Ten years passed before I led my first worship service in the Montana congregation I had been called to serve. It was Ash Wednesday. This time I was the one marking heads with the cross of ashes. After I got home that evening and looked in the mirror, the cross of ashes was still there, and I realized it had come to mean more to me than simply the acknowledgment of my human frailty and mortality.

When I looked at that visible cross of ashes, it brought to mind the other — invisible — crosses that have been marked on my forehead throughout my life. The first mark came with the rite of baptism, when I was “sealed by the Holy Spirit and marked with the cross of Christ forever.” I was named and claimed as one of God’s beloved and forgiven children. The same cross was traced on my forehead again when I affirmed my baptism. I am reminded of that truth every time I dip my finger into the font and mark a cross over that same place. I hope that when I near life’s end, the cross is traced on my head one last time as I transition from this life to the next.

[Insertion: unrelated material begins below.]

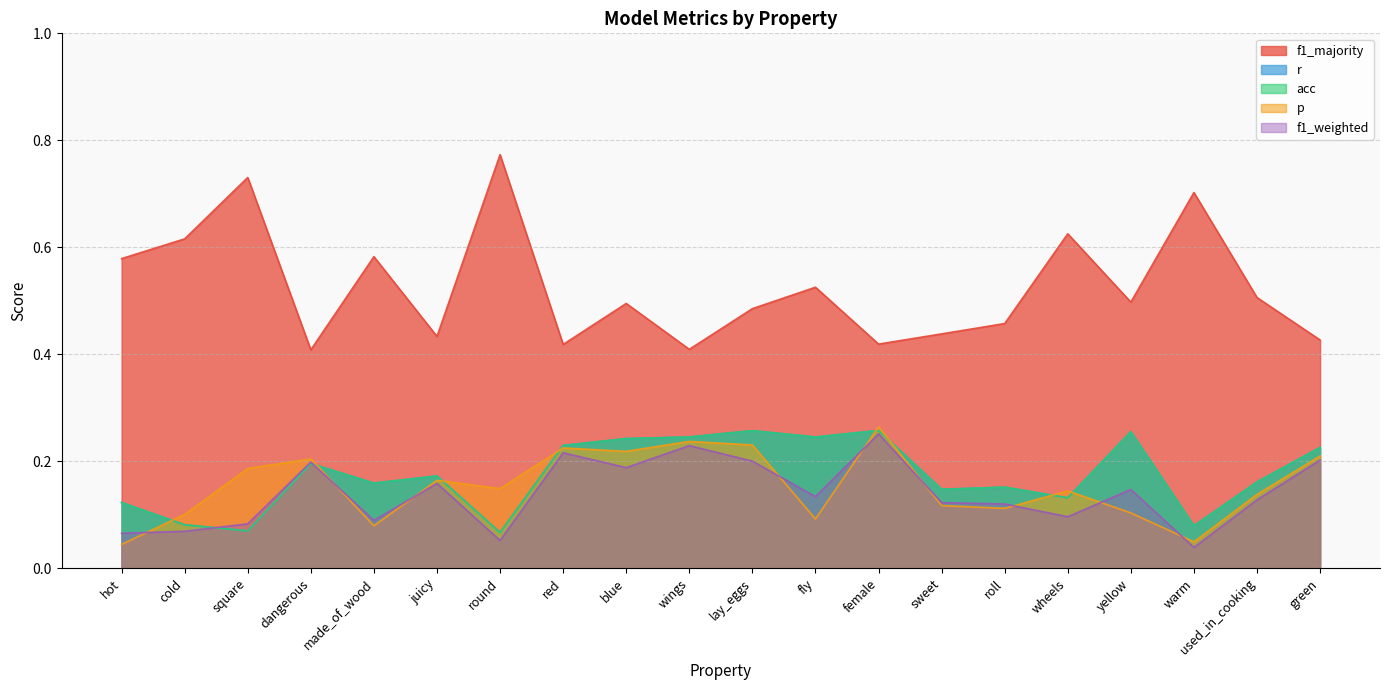

Does the chart have visible grid lines?

Yes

This Ash Wednesday, my forehead will once again be marked with a cross of ashes, and I will hear the words, “Remember that you are dust and to dust you shall return.” But I will hear other words as well. I will hear, “Child of God, you are sealed by the Holy Spirit and marked with the cross of Christ forever” and, along with the visible mark of ashes, I will see the invisible fingerprint of God on my forehead where he has written “forgiven.” I invite you to see and hear the same promise of hope in the cross of ashes.